The records below should be written out again, exactly.

▶ **Dataset excerpts**:
• • • • •
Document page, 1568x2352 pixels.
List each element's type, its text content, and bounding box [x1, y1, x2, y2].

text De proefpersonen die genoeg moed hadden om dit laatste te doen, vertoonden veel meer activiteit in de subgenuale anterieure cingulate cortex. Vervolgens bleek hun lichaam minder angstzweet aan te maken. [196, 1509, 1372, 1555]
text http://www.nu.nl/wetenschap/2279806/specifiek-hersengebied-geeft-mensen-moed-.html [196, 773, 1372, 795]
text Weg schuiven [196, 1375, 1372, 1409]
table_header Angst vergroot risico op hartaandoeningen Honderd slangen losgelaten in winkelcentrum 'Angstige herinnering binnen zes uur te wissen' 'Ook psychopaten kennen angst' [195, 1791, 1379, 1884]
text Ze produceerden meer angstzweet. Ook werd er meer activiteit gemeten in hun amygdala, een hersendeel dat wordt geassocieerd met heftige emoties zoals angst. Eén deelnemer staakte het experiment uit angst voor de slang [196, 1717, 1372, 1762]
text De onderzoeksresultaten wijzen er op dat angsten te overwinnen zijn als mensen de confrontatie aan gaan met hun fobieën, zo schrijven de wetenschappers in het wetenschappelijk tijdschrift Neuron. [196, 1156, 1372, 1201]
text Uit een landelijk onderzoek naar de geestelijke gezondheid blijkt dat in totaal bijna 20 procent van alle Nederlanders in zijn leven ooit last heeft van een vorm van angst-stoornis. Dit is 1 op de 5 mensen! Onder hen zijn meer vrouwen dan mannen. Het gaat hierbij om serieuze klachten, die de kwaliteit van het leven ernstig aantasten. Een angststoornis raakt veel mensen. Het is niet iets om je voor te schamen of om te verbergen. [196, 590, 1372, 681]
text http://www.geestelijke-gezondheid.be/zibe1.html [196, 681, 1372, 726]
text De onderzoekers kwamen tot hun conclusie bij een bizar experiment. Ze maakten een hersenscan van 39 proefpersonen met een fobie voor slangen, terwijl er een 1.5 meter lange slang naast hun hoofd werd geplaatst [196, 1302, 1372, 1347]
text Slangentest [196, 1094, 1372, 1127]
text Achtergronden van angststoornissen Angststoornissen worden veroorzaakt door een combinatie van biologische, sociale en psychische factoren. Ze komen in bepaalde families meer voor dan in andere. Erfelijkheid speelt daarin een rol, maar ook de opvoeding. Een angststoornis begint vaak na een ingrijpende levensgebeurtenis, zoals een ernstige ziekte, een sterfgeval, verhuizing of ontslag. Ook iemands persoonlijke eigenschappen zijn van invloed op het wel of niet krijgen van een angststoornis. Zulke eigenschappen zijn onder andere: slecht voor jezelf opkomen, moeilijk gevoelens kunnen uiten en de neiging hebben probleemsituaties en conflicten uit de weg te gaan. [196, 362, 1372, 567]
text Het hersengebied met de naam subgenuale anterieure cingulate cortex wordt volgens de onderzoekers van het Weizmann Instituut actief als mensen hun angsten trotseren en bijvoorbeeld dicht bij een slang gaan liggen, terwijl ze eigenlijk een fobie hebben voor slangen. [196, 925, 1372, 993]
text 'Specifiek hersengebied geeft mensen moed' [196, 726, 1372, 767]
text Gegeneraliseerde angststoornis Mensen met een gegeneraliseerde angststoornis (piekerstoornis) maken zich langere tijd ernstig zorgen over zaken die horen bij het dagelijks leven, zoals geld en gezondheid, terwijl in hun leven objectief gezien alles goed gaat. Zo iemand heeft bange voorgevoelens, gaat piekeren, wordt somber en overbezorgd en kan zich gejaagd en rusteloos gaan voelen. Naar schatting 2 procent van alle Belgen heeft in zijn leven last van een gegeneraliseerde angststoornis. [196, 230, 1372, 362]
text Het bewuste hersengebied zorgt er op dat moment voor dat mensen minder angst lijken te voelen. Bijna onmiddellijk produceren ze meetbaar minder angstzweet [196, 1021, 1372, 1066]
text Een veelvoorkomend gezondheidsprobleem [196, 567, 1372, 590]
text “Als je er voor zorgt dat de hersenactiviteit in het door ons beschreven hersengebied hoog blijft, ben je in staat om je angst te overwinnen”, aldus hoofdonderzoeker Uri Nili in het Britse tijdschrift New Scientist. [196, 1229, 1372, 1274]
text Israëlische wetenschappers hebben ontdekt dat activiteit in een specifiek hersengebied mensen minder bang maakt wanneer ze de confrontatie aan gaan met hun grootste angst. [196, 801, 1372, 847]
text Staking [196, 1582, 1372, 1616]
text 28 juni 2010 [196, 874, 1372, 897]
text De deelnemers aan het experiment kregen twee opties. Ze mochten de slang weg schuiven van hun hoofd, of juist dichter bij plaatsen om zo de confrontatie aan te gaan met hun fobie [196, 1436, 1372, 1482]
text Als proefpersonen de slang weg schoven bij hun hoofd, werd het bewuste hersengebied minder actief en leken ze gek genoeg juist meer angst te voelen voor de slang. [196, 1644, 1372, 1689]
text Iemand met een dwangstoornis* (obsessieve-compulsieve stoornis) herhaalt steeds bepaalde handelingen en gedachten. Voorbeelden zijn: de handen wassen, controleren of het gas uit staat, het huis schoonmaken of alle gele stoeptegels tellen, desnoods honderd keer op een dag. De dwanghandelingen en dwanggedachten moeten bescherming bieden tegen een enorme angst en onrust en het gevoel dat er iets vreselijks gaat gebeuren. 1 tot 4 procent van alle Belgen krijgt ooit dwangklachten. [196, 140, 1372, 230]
• • • • •
▶ **Answer below**:
Document page, 1568x2352 pixels.
List each element's type, its text content, and bounding box [x1, y1, x2, y2].

text De proefpersonen die genoeg moed hadden om dit laatste te doen, vertoonden veel meer activiteit in de subgenuale anterieure cingulate cortex. Vervolgens bleek hun lichaam minder angstzweet aan te maken. [196, 1509, 1372, 1555]
text http://www.nu.nl/wetenschap/2279806/specifiek-hersengebied-geeft-mensen-moed-.html [196, 773, 1372, 795]
text Weg schuiven [196, 1375, 1372, 1409]
table_header Angst vergroot risico op hartaandoeningen Honderd slangen losgelaten in winkelcentrum 'Angstige herinnering binnen zes uur te wissen' 'Ook psychopaten kennen angst' [195, 1791, 1379, 1884]
text Ze produceerden meer angstzweet. Ook werd er meer activiteit gemeten in hun amygdala, een hersendeel dat wordt geassocieerd met heftige emoties zoals angst. Eén deelnemer staakte het experiment uit angst voor de slang [196, 1717, 1372, 1762]
text De onderzoeksresultaten wijzen er op dat angsten te overwinnen zijn als mensen de confrontatie aan gaan met hun fobieën, zo schrijven de wetenschappers in het wetenschappelijk tijdschrift Neuron. [196, 1156, 1372, 1201]
text Uit een landelijk onderzoek naar de geestelijke gezondheid blijkt dat in totaal bijna 20 procent van alle Nederlanders in zijn leven ooit last heeft van een vorm van angst-stoornis. Dit is 1 op de 5 mensen! Onder hen zijn meer vrouwen dan mannen. Het gaat hierbij om serieuze klachten, die de kwaliteit van het leven ernstig aantasten. Een angststoornis raakt veel mensen. Het is niet iets om je voor te schamen of om te verbergen. [196, 590, 1372, 681]
text http://www.geestelijke-gezondheid.be/zibe1.html [196, 681, 1372, 726]
text De onderzoekers kwamen tot hun conclusie bij een bizar experiment. Ze maakten een hersenscan van 39 proefpersonen met een fobie voor slangen, terwijl er een 1.5 meter lange slang naast hun hoofd werd geplaatst [196, 1302, 1372, 1347]
text Slangentest [196, 1094, 1372, 1127]
text Achtergronden van angststoornissen Angststoornissen worden veroorzaakt door een combinatie van biologische, sociale en psychische factoren. Ze komen in bepaalde families meer voor dan in andere. Erfelijkheid speelt daarin een rol, maar ook de opvoeding. Een angststoornis begint vaak na een ingrijpende levensgebeurtenis, zoals een ernstige ziekte, een sterfgeval, verhuizing of ontslag. Ook iemands persoonlijke eigenschappen zijn van invloed op het wel of niet krijgen van een angststoornis. Zulke eigenschappen zijn onder andere: slecht voor jezelf opkomen, moeilijk gevoelens kunnen uiten en de neiging hebben probleemsituaties en conflicten uit de weg te gaan. [196, 362, 1372, 567]
text Het hersengebied met de naam subgenuale anterieure cingulate cortex wordt volgens de onderzoekers van het Weizmann Instituut actief als mensen hun angsten trotseren en bijvoorbeeld dicht bij een slang gaan liggen, terwijl ze eigenlijk een fobie hebben voor slangen. [196, 925, 1372, 993]
text 'Specifiek hersengebied geeft mensen moed' [196, 726, 1372, 767]
text Gegeneraliseerde angststoornis Mensen met een gegeneraliseerde angststoornis (piekerstoornis) maken zich langere tijd ernstig zorgen over zaken die horen bij het dagelijks leven, zoals geld en gezondheid, terwijl in hun leven objectief gezien alles goed gaat. Zo iemand heeft bange voorgevoelens, gaat piekeren, wordt somber en overbezorgd en kan zich gejaagd en rusteloos gaan voelen. Naar schatting 2 procent van alle Belgen heeft in zijn leven last van een gegeneraliseerde angststoornis. [196, 230, 1372, 362]
text Het bewuste hersengebied zorgt er op dat moment voor dat mensen minder angst lijken te voelen. Bijna onmiddellijk produceren ze meetbaar minder angstzweet [196, 1021, 1372, 1066]
text Een veelvoorkomend gezondheidsprobleem [196, 567, 1372, 590]
text “Als je er voor zorgt dat de hersenactiviteit in het door ons beschreven hersengebied hoog blijft, ben je in staat om je angst te overwinnen”, aldus hoofdonderzoeker Uri Nili in het Britse tijdschrift New Scientist. [196, 1229, 1372, 1274]
text Israëlische wetenschappers hebben ontdekt dat activiteit in een specifiek hersengebied mensen minder bang maakt wanneer ze de confrontatie aan gaan met hun grootste angst. [196, 801, 1372, 847]
text Staking [196, 1582, 1372, 1616]
text 28 juni 2010 [196, 874, 1372, 897]
text De deelnemers aan het experiment kregen twee opties. Ze mochten de slang weg schuiven van hun hoofd, of juist dichter bij plaatsen om zo de confrontatie aan te gaan met hun fobie [196, 1436, 1372, 1482]
text Als proefpersonen de slang weg schoven bij hun hoofd, werd het bewuste hersengebied minder actief en leken ze gek genoeg juist meer angst te voelen voor de slang. [196, 1644, 1372, 1689]
text Iemand met een dwangstoornis* (obsessieve-compulsieve stoornis) herhaalt steeds bepaalde handelingen en gedachten. Voorbeelden zijn: de handen wassen, controleren of het gas uit staat, het huis schoonmaken of alle gele stoeptegels tellen, desnoods honderd keer op een dag. De dwanghandelingen en dwanggedachten moeten bescherming bieden tegen een enorme angst en onrust en het gevoel dat er iets vreselijks gaat gebeuren. 1 tot 4 procent van alle Belgen krijgt ooit dwangklachten. [196, 140, 1372, 230]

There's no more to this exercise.